Now that businesses are cautiously reopening, RFID is being deployed in the form of wearables that help employees maintain social distancing and stay safe in reopened workplaces.
In the U.S. and Europe, RFID suppliers are creating bracelets and smart watches with embedded RFID chips that alert users when they are too close to one another. Ford Motor Company, for example, has been testing an RFID wearable in the factories where it produces ventilators and respirators. Workers wear an RFID-enabled smart watch that vibrates and issues a color-coded warning whenever they move too near.
The watches also send social-distancing data to supervisors so they can modify workflows for better distancing. Further, the data provides supervisors with workplace contact tracing. If an employee becomes infected, other employees who have been in contact with that person can be identified for testing.
A spokesman for Italian RFID tech company Engineering points out that RFID’s proximity and contract tracing technology lets businesses isolate only the infected workers and their contacts, rather than all the employees. If only a small percentage of employees have to be pulled off the line, production can continue with little or no interruption.

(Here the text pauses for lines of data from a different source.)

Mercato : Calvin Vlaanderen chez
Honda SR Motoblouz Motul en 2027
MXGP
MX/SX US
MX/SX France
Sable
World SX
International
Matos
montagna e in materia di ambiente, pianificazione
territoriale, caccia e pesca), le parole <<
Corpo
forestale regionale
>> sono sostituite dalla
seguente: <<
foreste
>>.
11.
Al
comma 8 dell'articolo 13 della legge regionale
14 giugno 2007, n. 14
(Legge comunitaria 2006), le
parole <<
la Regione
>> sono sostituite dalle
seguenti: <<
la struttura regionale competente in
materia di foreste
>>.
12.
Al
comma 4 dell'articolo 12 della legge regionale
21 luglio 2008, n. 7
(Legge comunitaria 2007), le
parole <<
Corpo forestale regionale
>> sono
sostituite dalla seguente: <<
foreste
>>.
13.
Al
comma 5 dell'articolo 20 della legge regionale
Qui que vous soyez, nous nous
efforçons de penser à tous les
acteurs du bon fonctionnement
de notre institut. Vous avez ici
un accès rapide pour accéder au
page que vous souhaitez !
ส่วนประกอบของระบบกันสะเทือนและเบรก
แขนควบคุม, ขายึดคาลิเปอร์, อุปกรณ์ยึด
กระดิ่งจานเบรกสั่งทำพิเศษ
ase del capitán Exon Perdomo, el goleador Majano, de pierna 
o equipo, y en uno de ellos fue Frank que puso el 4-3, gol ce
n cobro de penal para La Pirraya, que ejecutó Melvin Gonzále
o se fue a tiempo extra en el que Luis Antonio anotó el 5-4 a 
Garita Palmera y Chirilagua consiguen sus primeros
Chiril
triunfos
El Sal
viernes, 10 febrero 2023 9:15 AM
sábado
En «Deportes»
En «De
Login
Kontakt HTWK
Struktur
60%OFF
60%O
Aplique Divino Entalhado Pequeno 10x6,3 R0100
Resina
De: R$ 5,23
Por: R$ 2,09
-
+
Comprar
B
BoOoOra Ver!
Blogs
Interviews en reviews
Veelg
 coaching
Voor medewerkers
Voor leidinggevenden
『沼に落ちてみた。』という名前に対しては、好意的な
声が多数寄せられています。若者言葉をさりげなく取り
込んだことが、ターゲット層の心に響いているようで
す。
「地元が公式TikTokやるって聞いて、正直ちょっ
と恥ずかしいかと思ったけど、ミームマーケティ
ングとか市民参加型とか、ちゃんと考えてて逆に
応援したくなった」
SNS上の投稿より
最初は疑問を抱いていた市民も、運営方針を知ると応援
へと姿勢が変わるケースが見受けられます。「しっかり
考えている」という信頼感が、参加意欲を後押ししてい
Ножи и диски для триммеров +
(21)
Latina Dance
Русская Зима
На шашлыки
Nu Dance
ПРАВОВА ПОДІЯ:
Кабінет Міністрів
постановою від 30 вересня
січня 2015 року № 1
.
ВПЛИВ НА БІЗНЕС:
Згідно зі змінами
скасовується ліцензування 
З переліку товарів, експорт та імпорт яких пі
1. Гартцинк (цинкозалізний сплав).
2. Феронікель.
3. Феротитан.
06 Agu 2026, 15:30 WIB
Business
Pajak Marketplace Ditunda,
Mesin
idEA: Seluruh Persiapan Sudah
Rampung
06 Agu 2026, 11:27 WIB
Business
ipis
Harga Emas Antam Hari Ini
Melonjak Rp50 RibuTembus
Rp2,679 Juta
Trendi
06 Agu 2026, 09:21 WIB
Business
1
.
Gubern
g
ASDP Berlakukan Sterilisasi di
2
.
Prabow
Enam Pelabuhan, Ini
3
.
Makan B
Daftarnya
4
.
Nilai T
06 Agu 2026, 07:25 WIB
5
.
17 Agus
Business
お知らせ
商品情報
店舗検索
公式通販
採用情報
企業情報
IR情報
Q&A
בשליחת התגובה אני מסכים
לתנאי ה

Employees at many companies are teleworking to reduce their risk of infection. But even when telework is enabled by document imaging and digital asset management, it isn’t practical for every type of enterprise. Manufacturing, scientific research, logistics – these all require workers to be in the same place at the same time. The “new normal” is going to call for new ways of doing business and new applications of existing technology.
RFID is a mature, robust technology, a proven risk reduction tool for asset management and security. This same technology can be applied to a different kind of business risk: an infected workplace. RFID is easy to adapt for the socially-distanced workplace. As RFID is protecting your staff, it’s also protecting your business from additional production slowdowns. RFID is part of the solution for a safer workplace during reopening, and into the future.